What you will do: Retype every record exactly. Leave the pictures out.

Dataset entries:
....

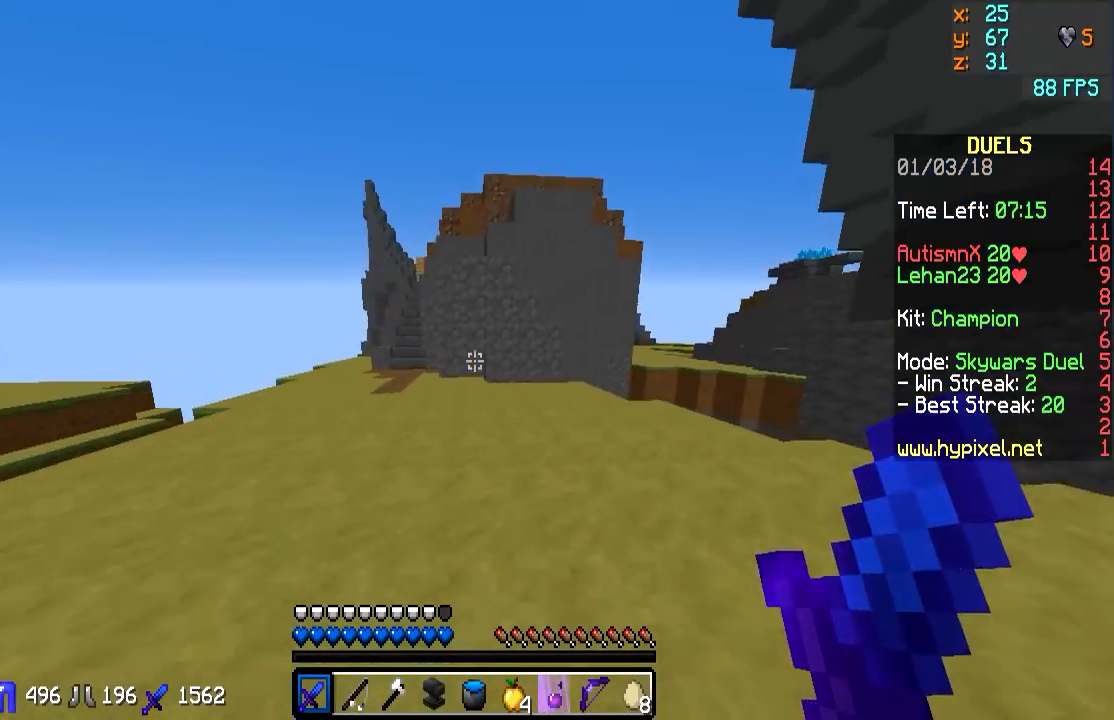
{"keys": ["a", "w"], "mouse": [], "events": [[150, "a", "up"], [250, "a", "down"]]}
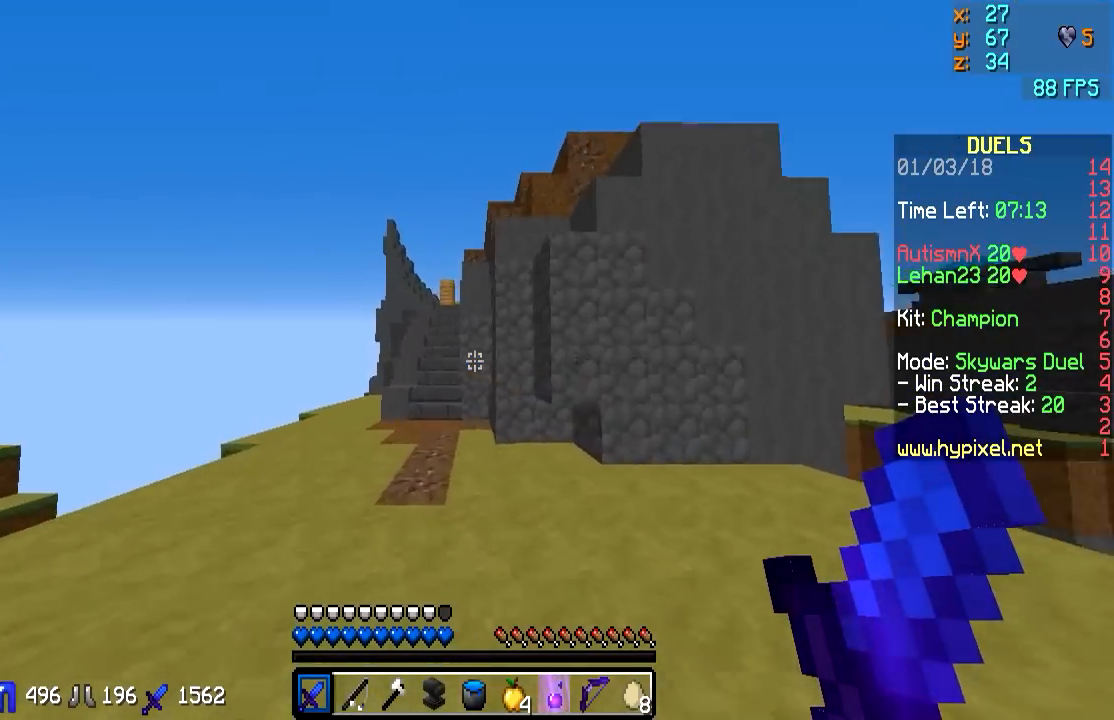
{"keys": ["w"], "mouse": [], "events": [[167, "a", "up"]]}
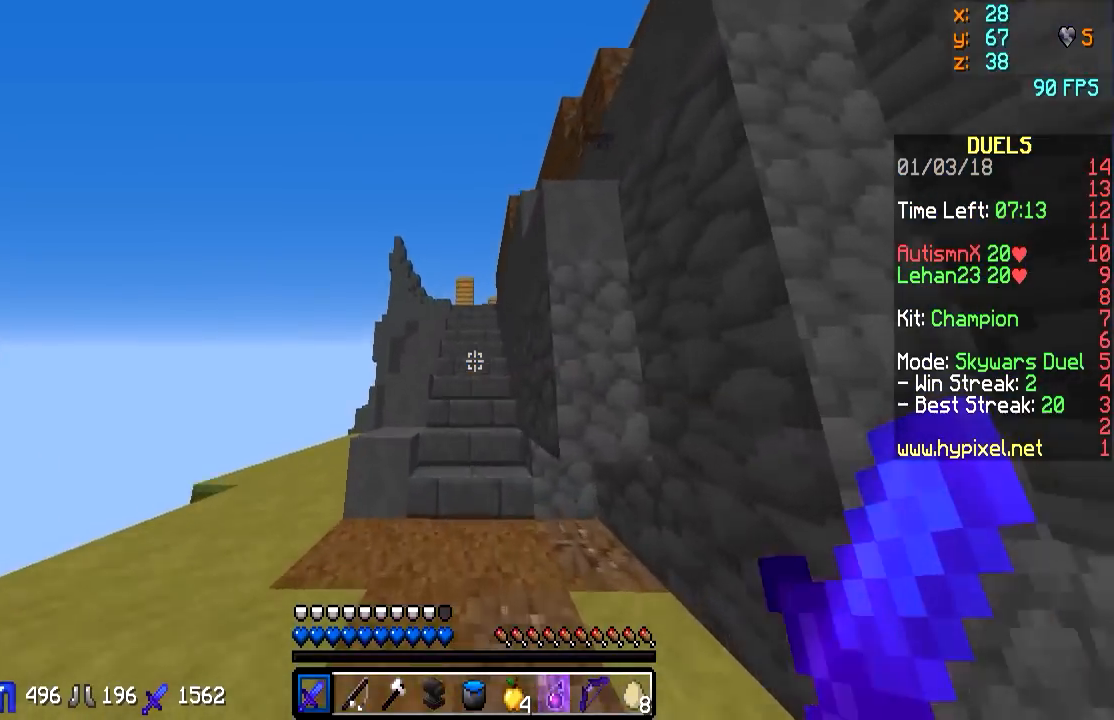
{"keys": ["a", "w"], "mouse": [], "events": [[500, "a", "down"]]}
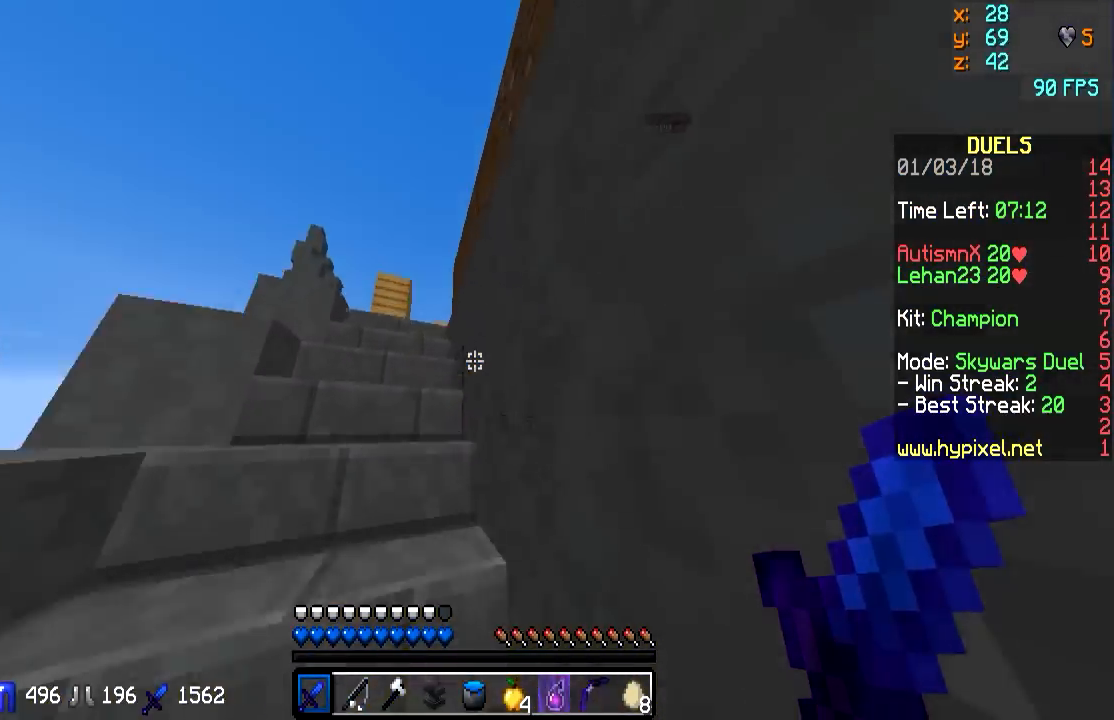
{"keys": ["a", "w"], "mouse": [], "events": [[50, "a", "up"], [467, "a", "down"]]}
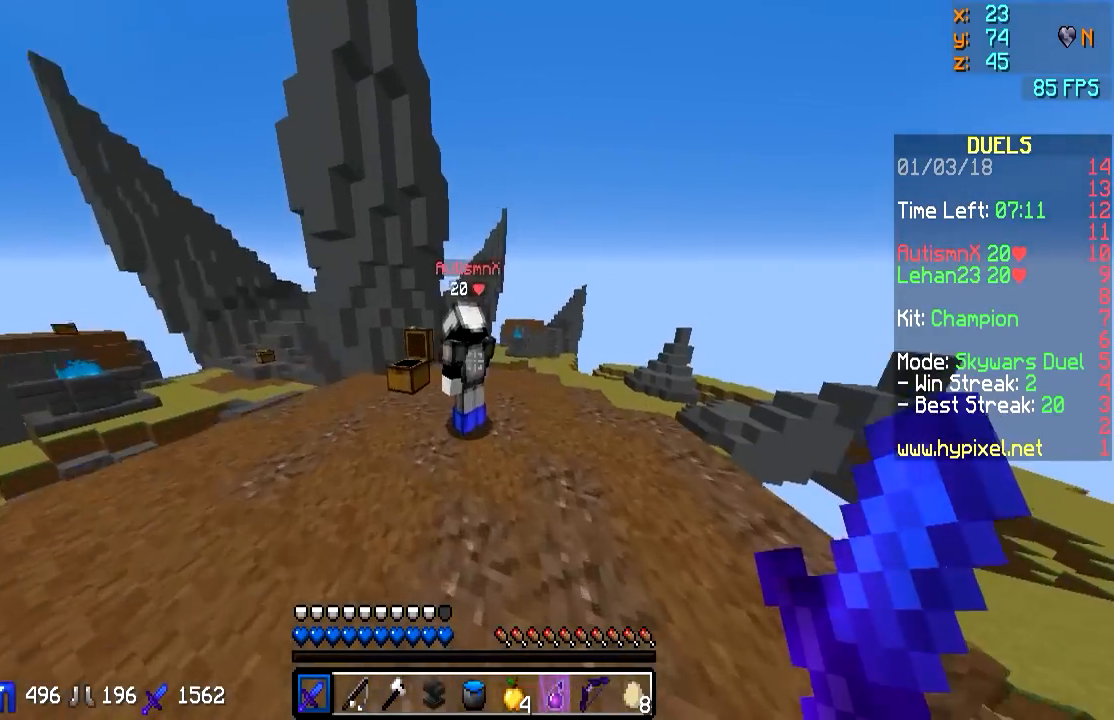
{"keys": ["w"], "mouse": [], "events": [[67, "mouse_left", "down"], [133, "a", "up"], [133, "mouse_left", "up"], [217, "a", "down"], [217, "mouse_left", "down"], [283, "a", "up"], [283, "w", "up"], [333, "mouse_left", "up"], [383, "mouse_left", "down"], [433, "mouse_left", "up"], [483, "w", "down"]]}
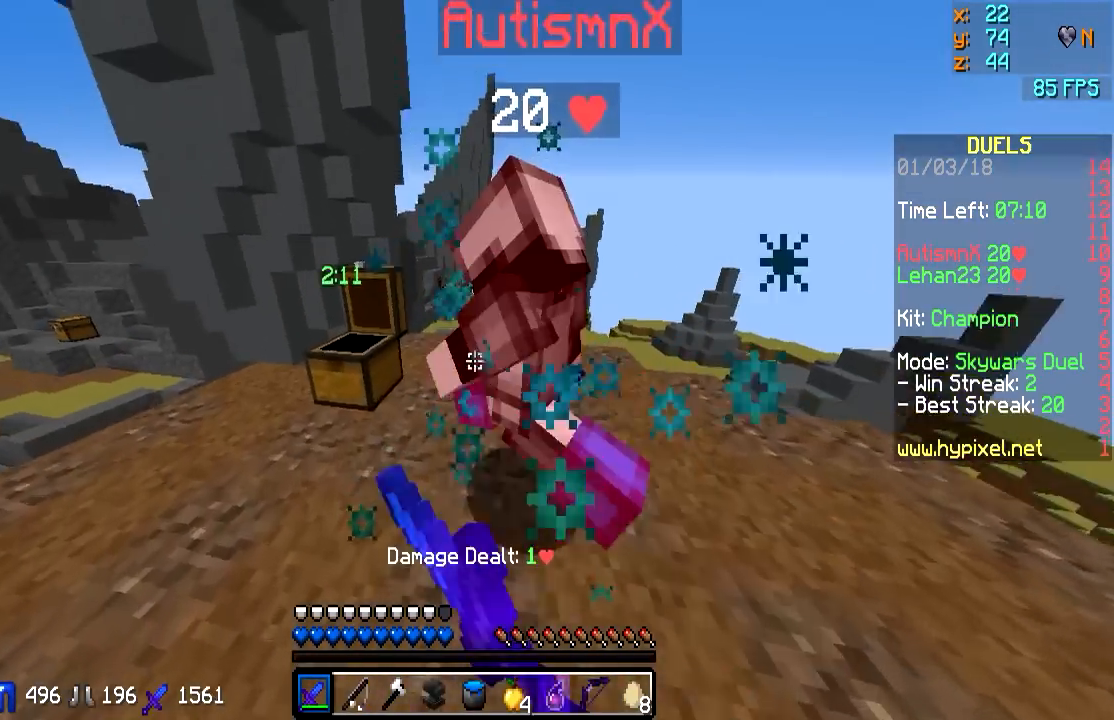
{"keys": ["d", "w"], "mouse": [], "events": [[17, "mouse_left", "down"], [83, "d", "down"], [83, "mouse_left", "up"], [117, "mouse_left", "down"], [167, "d", "up"], [167, "w", "up"], [233, "mouse_left", "up"], [283, "mouse_left", "down"], [367, "mouse_left", "up"], [367, "w", "down"], [417, "d", "down"], [417, "mouse_left", "down"], [483, "mouse_left", "up"]]}
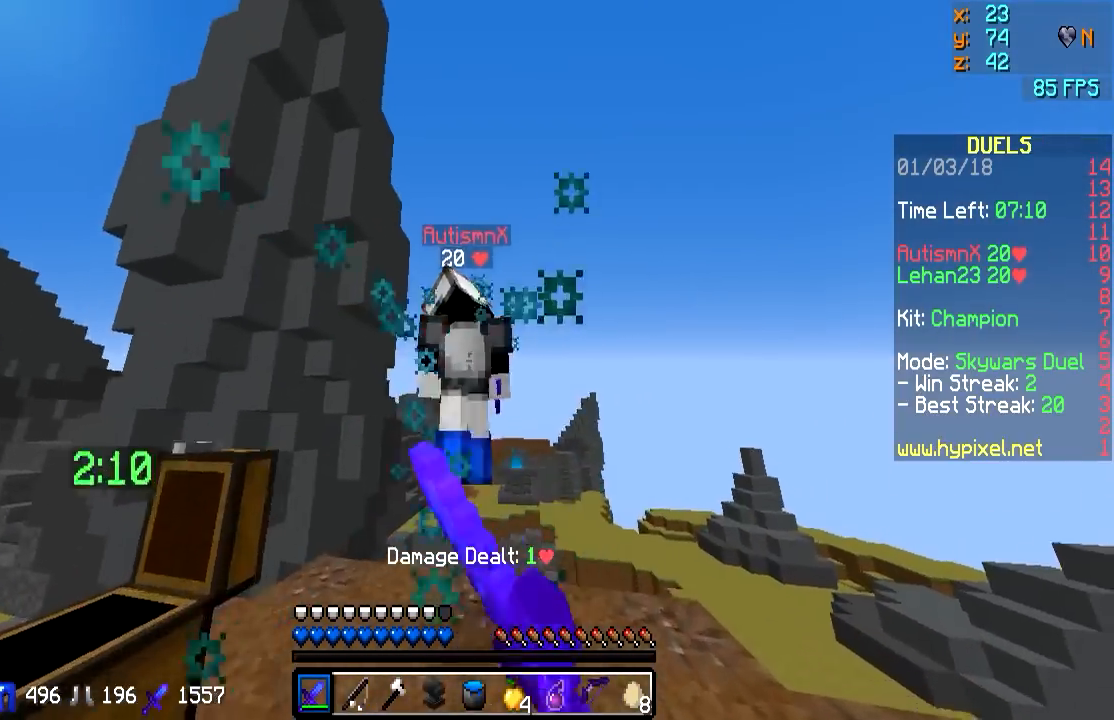
{"keys": ["w"], "mouse": [], "events": [[83, "mouse_left", "down"], [183, "mouse_left", "up"], [217, "mouse_left", "down"], [317, "mouse_left", "up"], [383, "mouse_left", "down"], [417, "d", "up"], [467, "mouse_left", "up"]]}
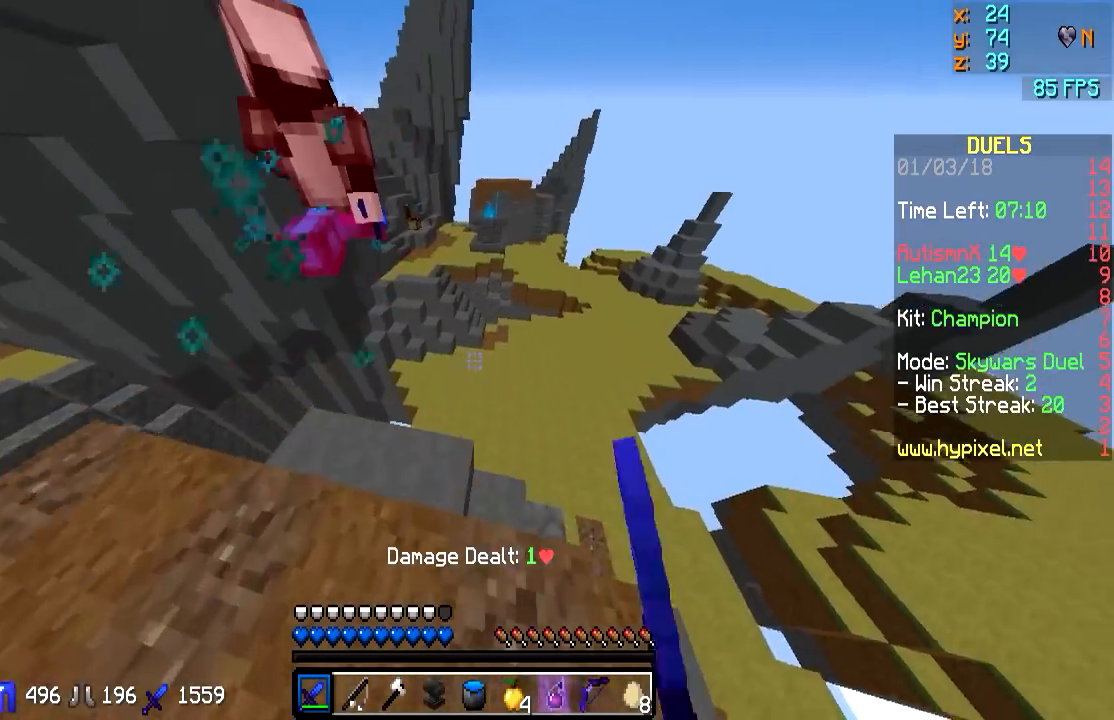
{"keys": ["d", "w"], "mouse": [], "events": [[417, "d", "down"]]}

....

Response for this exercise:
{"keys": ["a", "w"], "mouse": [], "events": [[150, "a", "up"], [250, "a", "down"]]}
{"keys": ["w"], "mouse": [], "events": [[167, "a", "up"]]}
{"keys": ["a", "w"], "mouse": [], "events": [[500, "a", "down"]]}
{"keys": ["a", "w"], "mouse": [], "events": [[50, "a", "up"], [467, "a", "down"]]}
{"keys": ["w"], "mouse": [], "events": [[67, "mouse_left", "down"], [133, "a", "up"], [133, "mouse_left", "up"], [217, "a", "down"], [217, "mouse_left", "down"], [283, "a", "up"], [283, "w", "up"], [333, "mouse_left", "up"], [383, "mouse_left", "down"], [433, "mouse_left", "up"], [483, "w", "down"]]}
{"keys": ["d", "w"], "mouse": [], "events": [[17, "mouse_left", "down"], [83, "d", "down"], [83, "mouse_left", "up"], [117, "mouse_left", "down"], [167, "d", "up"], [167, "w", "up"], [233, "mouse_left", "up"], [283, "mouse_left", "down"], [367, "mouse_left", "up"], [367, "w", "down"], [417, "d", "down"], [417, "mouse_left", "down"], [483, "mouse_left", "up"]]}
{"keys": ["w"], "mouse": [], "events": [[83, "mouse_left", "down"], [183, "mouse_left", "up"], [217, "mouse_left", "down"], [317, "mouse_left", "up"], [383, "mouse_left", "down"], [417, "d", "up"], [467, "mouse_left", "up"]]}
{"keys": ["d", "w"], "mouse": [], "events": [[417, "d", "down"]]}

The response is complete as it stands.